Posted by jendelaindonesia pada Februari 4, 2010

“Just Ordinary Americans”: Don’t Underestimate the Tea Party Movement

Posted Feb 03, 2010 07:30am EST by Aaron Task
Related: ^DJI, ^GSPC, SPY, TLT, TBT, GLD, UUP
Scott Brown’s victory in Massachusetts last month did more than just break the Democrats filibuster-proof majority in the Senate. It also brought the movement into the mainstream as the Tea Party played at least an indirect role in helping the Republican win.But what, exactly, is the Tea Party?

It’s hard to define by conventional means but Ben McGrath, staff writer for The New Yorker, says the Tea Party is a “marriage of two main strains” of conservative politics – libertarians and social conservatives. “People who would have voted Republican historically but don’t think of themselves as Republicans” anymore, having been frustrated by the big spending or international activism (or both) of the GOP during the George W. Bush era.

In a recent New Yorker article and the accompanying clip, McGrath takes pains to dispel the commonly held view that the Tea Party is a bunch of fringe radicals.

“Sure [you] might find one or two wacky people but they’re [mostly] just ordinary Americans who have a deep sense the country is going to a place they’re not comfortable with,” he says. “Something about the idea of a tea party [the] connection to the American Revolution has animated them, gotten them interested in civic engagement in a new way.”

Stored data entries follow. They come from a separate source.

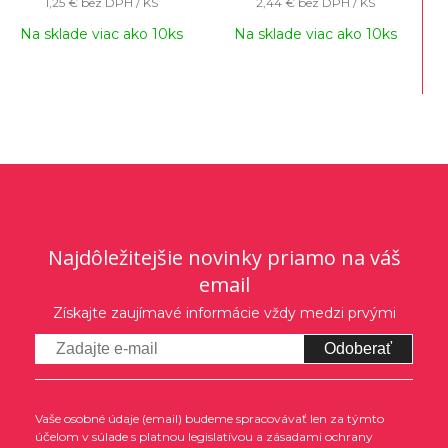
1,25 €
bez DPH / KS
2,44 €
bez DPH / KS
Na sklade viac ako 10ks
Na sklade viac ako 10ks
Najdôležitejšie novinky priamo na váš
email
Získajte zaujímavé informácie vždy medzi prvými
Odoberať
Vaše osobné údaje (email) budeme spracovávať len za týmto
účelom v súlade s platnou legislatívou a zásadami ochrany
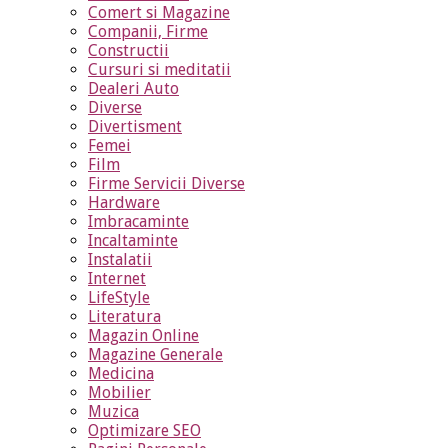
Comert si Magazine
Companii, Firme
Constructii
Cursuri si meditatii
Dealeri Auto
Diverse
Divertisment
Femei
Film
Firme Servicii Diverse
Hardware
Imbracaminte
Incaltaminte
Instalatii
Internet
LifeStyle
Literatura
Magazin Online
Magazine Generale
Medicina
Mobilier
Muzica
Optimizare SEO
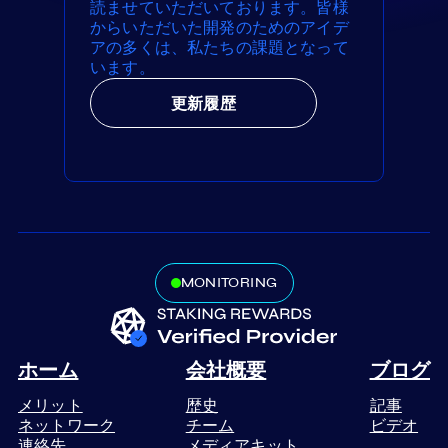
読ませていただいております。皆様
からいただいた開発のためのアイデ
アの多くは、私たちの課題となって
います。
更新履歴
MONITORING
ホーム
会社概要
ブログ
メリット
歴史
記事
ネットワーク
チーム
ビデオ
連絡先
メディアキット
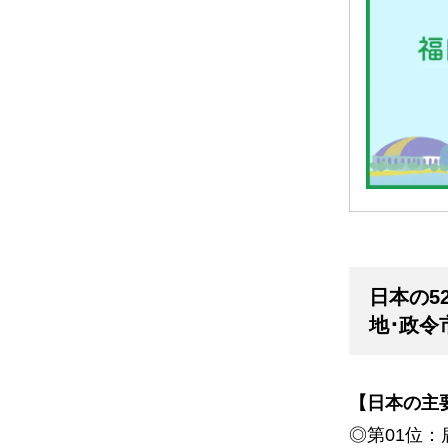
日本の5
地･政令
【日本の主
◎第
01
位：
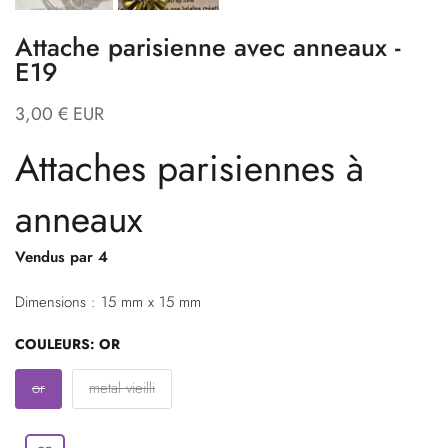
Attache parisienne avec anneaux -
E19
3,00 € EUR
Attaches parisiennes à
anneaux
Vendus par 4
Dimensions : 15 mm x 15 mm
COULEURS:
OR
or
metal vieilli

McGrath also disputes the notion the Tea Party is being led by Glenn Beck, Sarah Palin, Dick Armey, Lou Dobbs, Rick Santelli or anyone else for that matter.

“There isn’t one leader and even those who might be indentified are really sensitive to the concern of followers there need not be a leader, should not be a leader,” he explains. “The Internet is the leader” much like with Moveon.org or the Obama campaign in 2008.

Because of the common misperceptions about the Tea Party, especially in mainstream media circles, McGrath says the movement is being underestimated as a powerful force in American politics, as we’ll discuss further in an upcoming segment. The First National Tea Party Conventions kicks off Thursday in Nashville.